TEXT PASSAGE ->
# ST DRAKE 1860 PLANTATION BITTERS Dating



## Rick (Jul 8, 2007)

Is there any way to properly date these bottles? Is there an age difference in the 4 log and 6 log versions? Thanks for any info.


----------



## KentOhio (Jul 8, 2007)

Brian S. is the guy to talk to. I think the 4-logs are usually older, but I also think I've seen one or two pontiled 6-logs.


----------



## BRIAN S. (Jul 9, 2007)

> ORIGINAL: Rick
> 
> Is there any way to properly date these bottles? Is there an age difference in the 4 log and 6 log versions? Thanks for any info.


 
 Hi Rick , 
 It is generally believed that the 4log variant is the earliest ( because they are usually much cruder than the 5 and 6 logs ). I have been doing some research on this , and have found little actual evidence of this being true. I talked to another Bitters collector at the Knoxville Show this year and we had quite a lengthy discussion on this topic ..... and he brought up some very good points on the 6 log variant being the earliest. The company started in 1860 and went to mass producing in 1862. The 1860's thru the 1870's were their biggest production years. The product was produced for over 30 years. 
 There is one known ( believed to be unique )  pontiled variant ...... it was in the Carlyn Ring Collection ( it was expanded to become bulbous , and had a rough pontil mark ).  I have seen a several copy cat bottles that are very simular to a Drake's mold that have iron pontils .
 I hope I didn't totally confuse you , and I helped answer your question.


----------



## bearswede (Jul 9, 2007)

Great information, Brian... Thanks...

 There's been discussion on another thread about pontillation and dating using Drake's as one example... I guess what we sometimes forget is that there are no lines of demarcation... techniques don't stop immediately everywhere all at once... They fade in and out gradually thru space and time... Those folks who seek black/white sharpness of boundaries in glass blowing processes will always be disappointed I guess...


 Ron


----------



## cowseatmaize (Jul 9, 2007)

Just a note.
 The Bertand set out from St Louis on March 18, 1865. Over 100 Drakes were recovered and they were the six log type. So 6 log were around before that time.

EXTRACTED ENTRIES ->

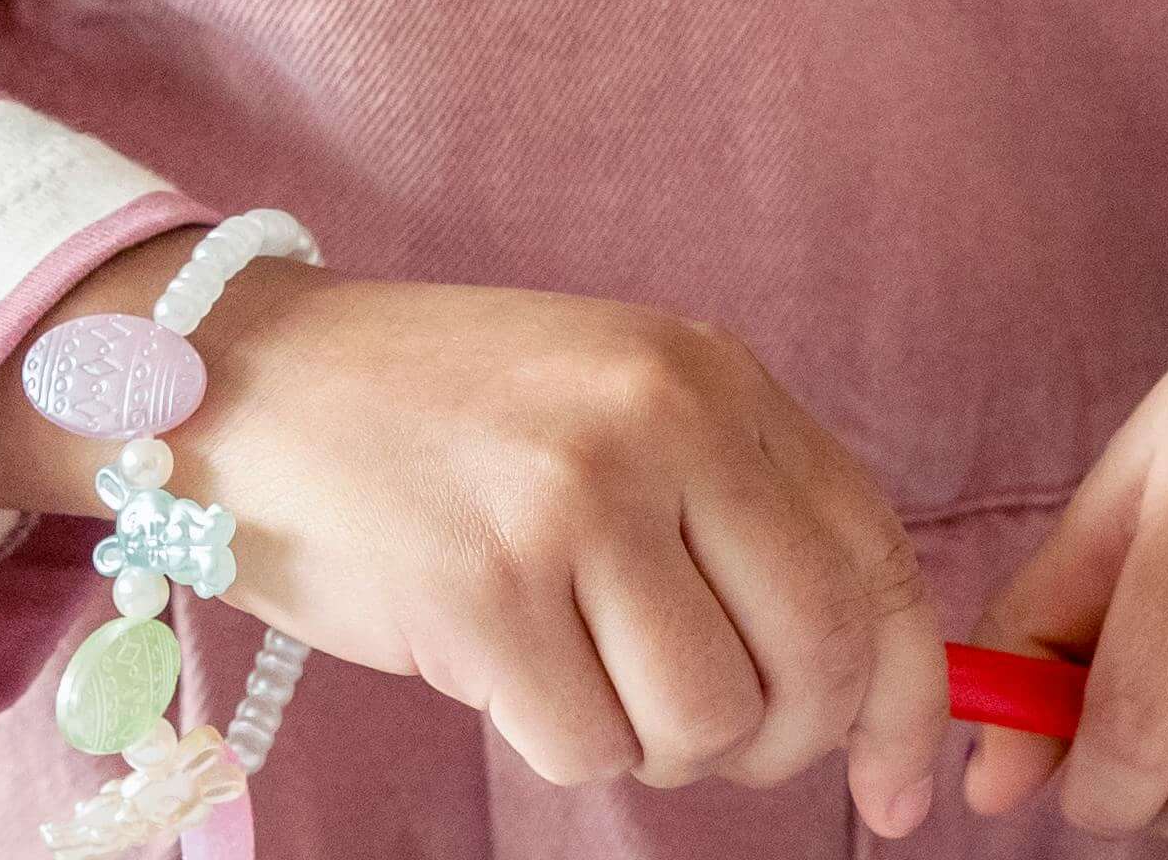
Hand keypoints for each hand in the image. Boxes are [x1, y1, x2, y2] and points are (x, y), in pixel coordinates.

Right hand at [0, 251, 949, 833]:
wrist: (252, 379)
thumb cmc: (445, 417)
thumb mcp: (621, 406)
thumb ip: (739, 513)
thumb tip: (862, 684)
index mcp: (716, 378)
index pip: (876, 561)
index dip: (915, 695)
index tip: (904, 788)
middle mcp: (662, 428)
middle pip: (814, 660)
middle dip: (785, 739)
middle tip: (719, 739)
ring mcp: (572, 507)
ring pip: (703, 720)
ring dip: (653, 739)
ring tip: (582, 670)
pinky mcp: (483, 594)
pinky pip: (585, 745)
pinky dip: (559, 737)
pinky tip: (508, 666)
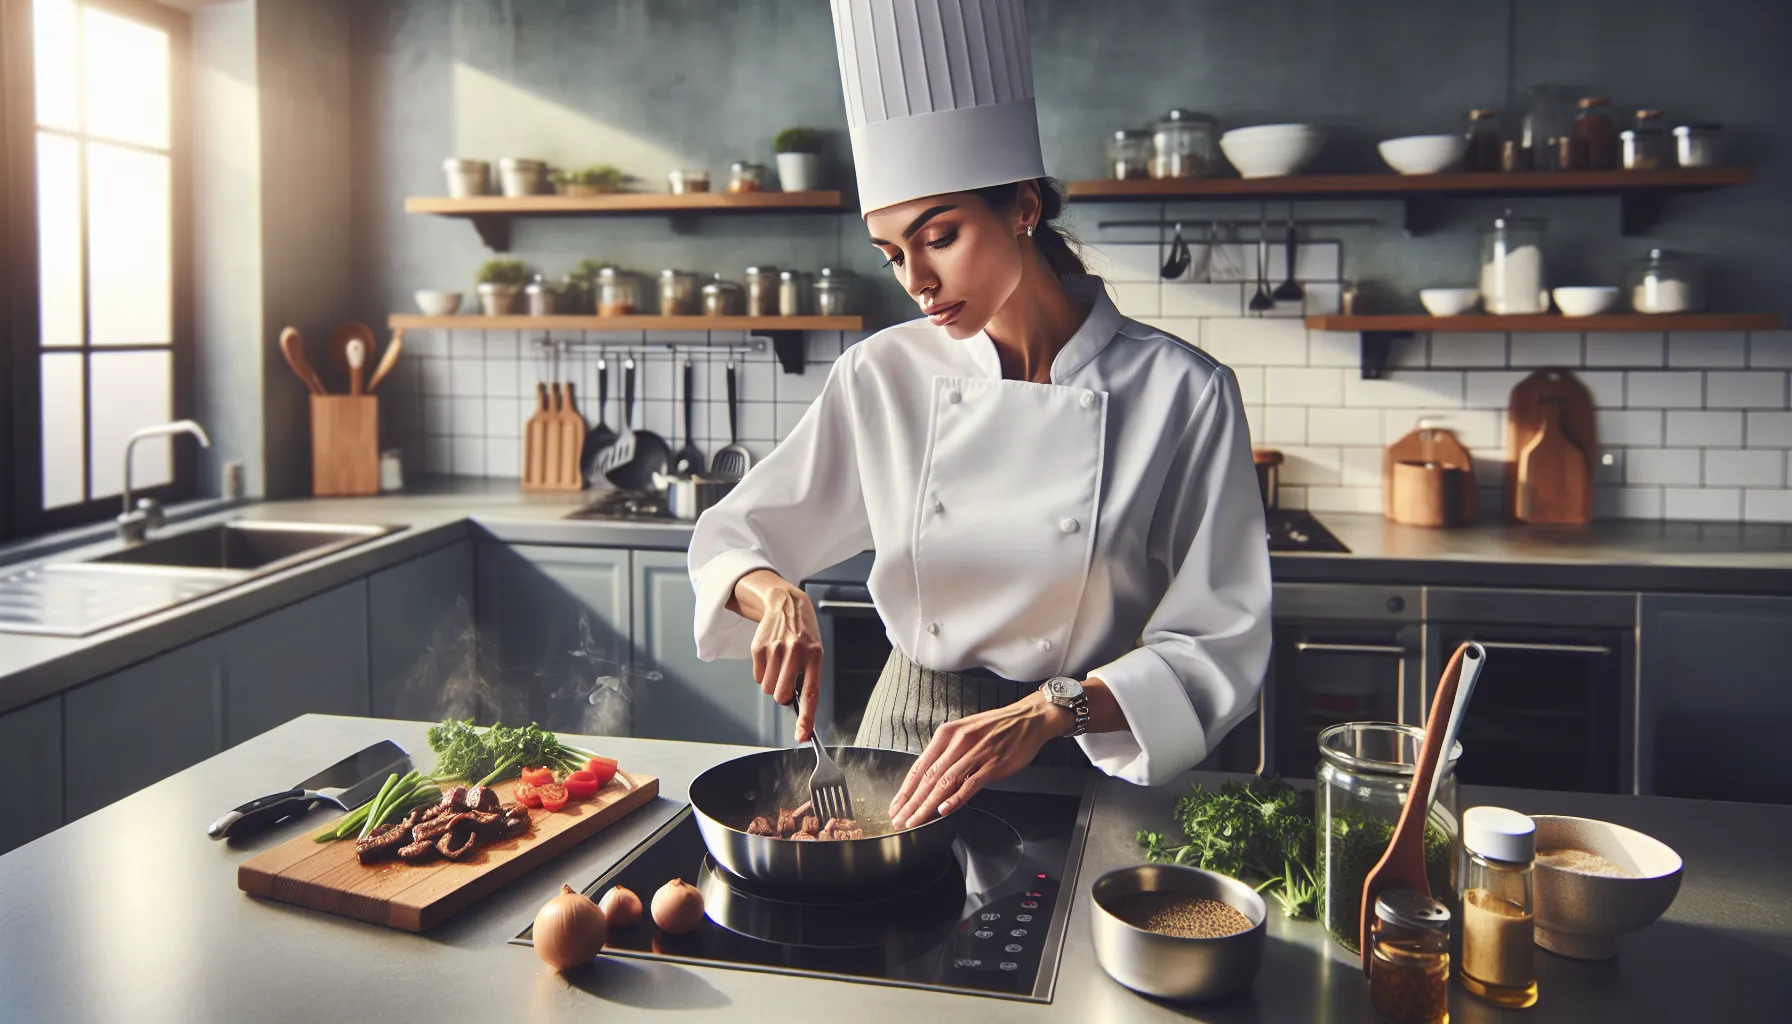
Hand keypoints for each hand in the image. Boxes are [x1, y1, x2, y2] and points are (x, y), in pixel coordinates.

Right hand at [737, 571, 824, 742]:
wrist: (786, 604)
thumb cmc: (804, 633)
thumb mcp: (815, 651)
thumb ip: (809, 677)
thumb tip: (802, 710)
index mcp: (814, 656)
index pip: (811, 693)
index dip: (807, 717)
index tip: (802, 735)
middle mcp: (795, 653)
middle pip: (781, 695)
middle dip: (782, 695)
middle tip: (786, 680)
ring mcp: (775, 649)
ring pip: (768, 688)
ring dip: (772, 684)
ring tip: (779, 665)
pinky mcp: (759, 648)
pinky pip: (758, 677)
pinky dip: (763, 673)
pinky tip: (770, 658)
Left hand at [888, 691, 1072, 829]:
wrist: (1028, 719)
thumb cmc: (997, 727)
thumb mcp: (965, 732)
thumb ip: (948, 754)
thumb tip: (931, 779)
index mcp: (947, 734)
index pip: (920, 766)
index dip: (906, 790)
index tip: (896, 806)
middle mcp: (957, 743)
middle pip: (928, 778)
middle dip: (911, 802)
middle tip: (899, 820)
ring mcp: (975, 754)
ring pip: (945, 783)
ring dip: (926, 805)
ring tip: (914, 821)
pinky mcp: (992, 764)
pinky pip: (970, 784)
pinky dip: (955, 799)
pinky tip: (943, 811)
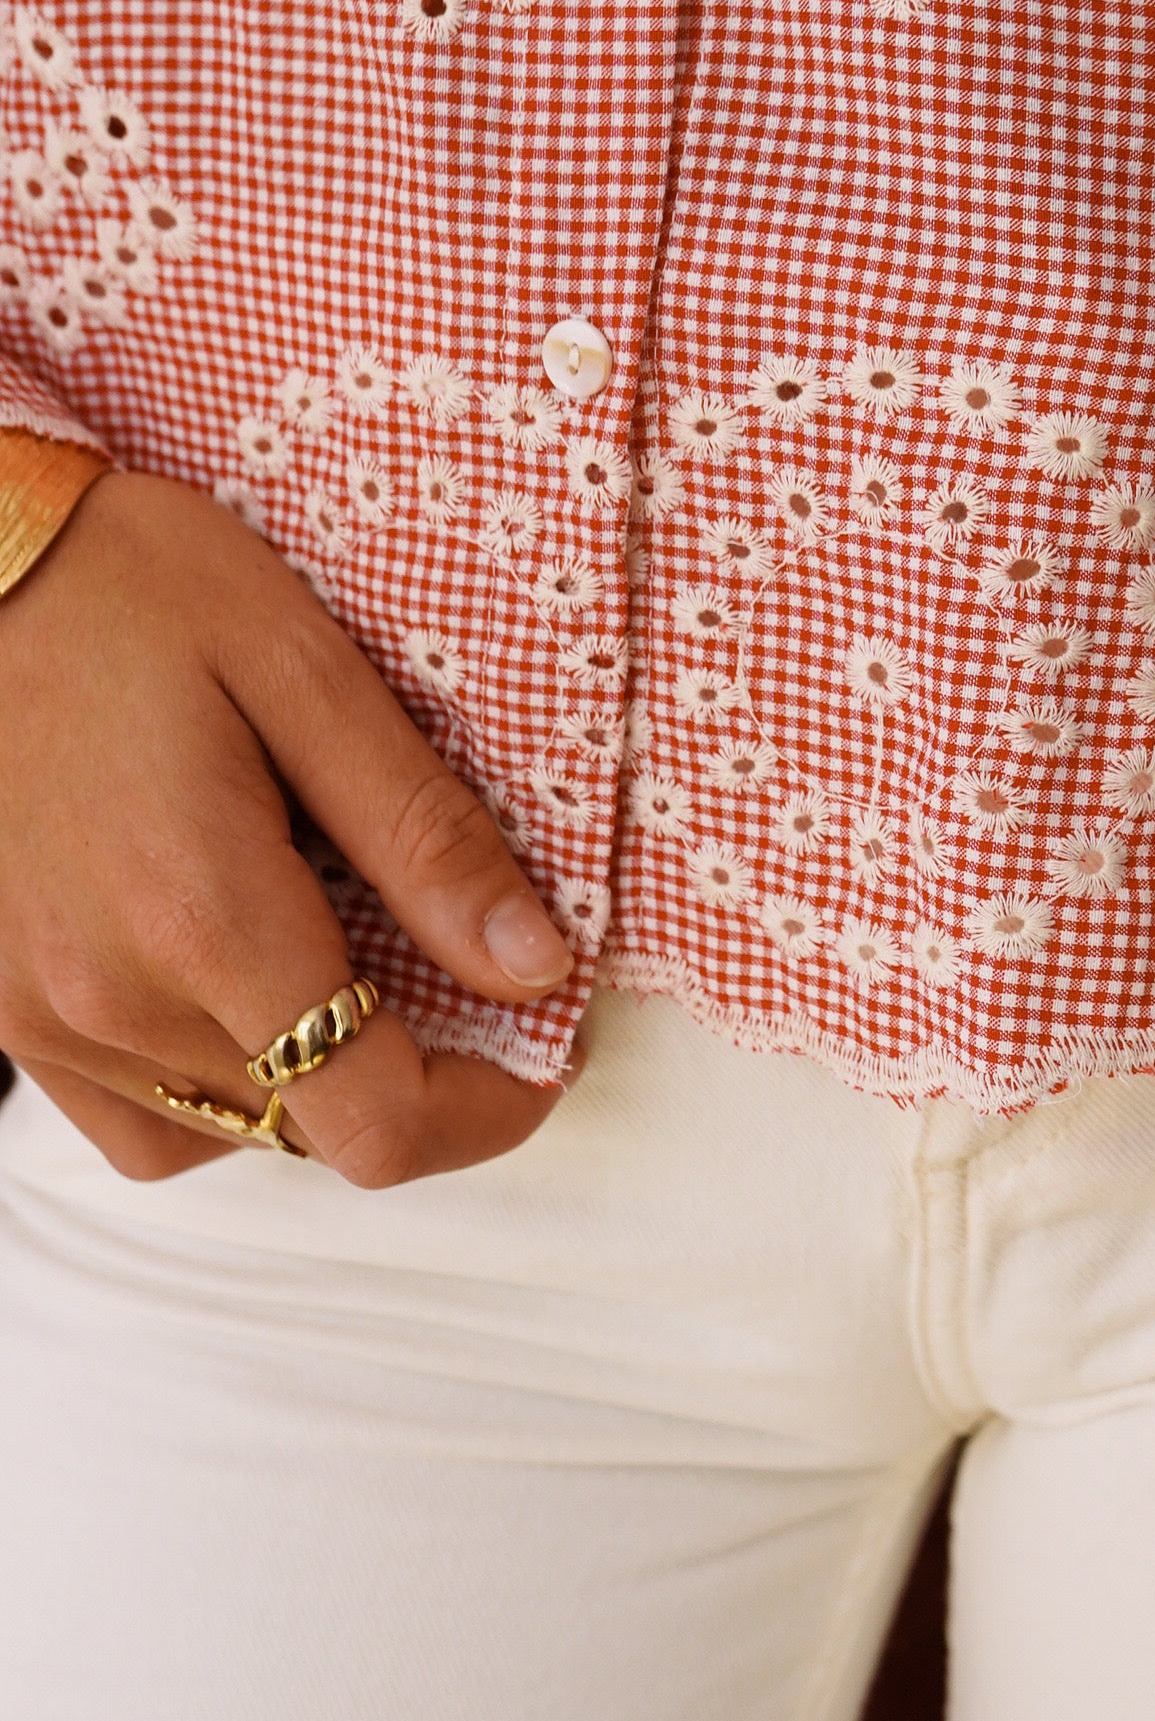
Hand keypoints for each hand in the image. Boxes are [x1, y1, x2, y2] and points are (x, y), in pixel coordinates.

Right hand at [0, 468, 570, 1184]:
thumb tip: (531, 962)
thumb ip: (422, 835)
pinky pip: (134, 1114)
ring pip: (224, 1134)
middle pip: (312, 1135)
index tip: (538, 1047)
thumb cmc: (117, 584)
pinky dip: (213, 1082)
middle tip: (461, 977)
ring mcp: (37, 1018)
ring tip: (348, 965)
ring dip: (312, 1084)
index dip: (485, 1111)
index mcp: (202, 920)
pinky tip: (239, 981)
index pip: (375, 1122)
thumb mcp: (304, 672)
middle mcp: (106, 1001)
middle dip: (414, 1077)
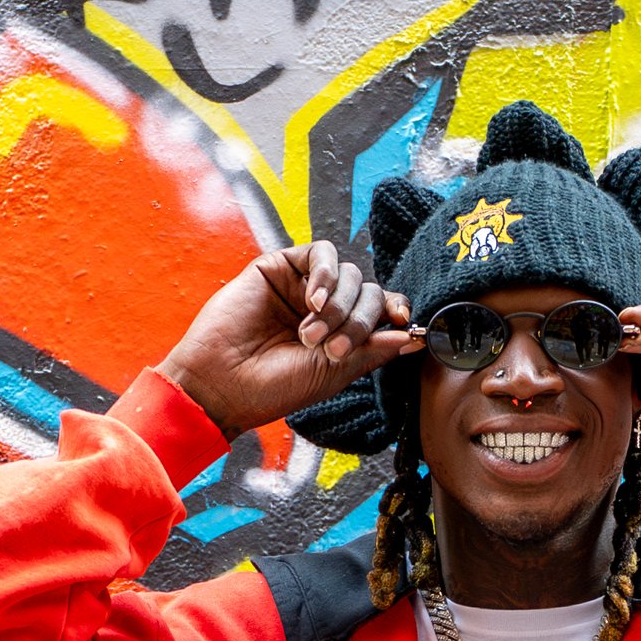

ACTIVITY 1 ->
According to the thread on dating Drake's bitters bottles, in what year did the company begin mass producing?
ACTIVITY 2 ->
Echo the passage of the Drake's bitters thread between "There is one" and "information, Brian... Thanks...", inclusive.

YOUR RESPONSE 1 ->
1862

YOUR RESPONSE 2 ->
There is one known ( believed to be unique )  pontiled variant ...... it was in the Carlyn Ring Collection ( it was expanded to become bulbous , and had a rough pontil mark ).  I have seen a several copy cat bottles that are very simular to a Drake's mold that have iron pontils .
 I hope I didn't totally confuse you , and I helped answer your question.


----------



## bearswede (Jul 9, 2007)

Great information, Brian... Thanks...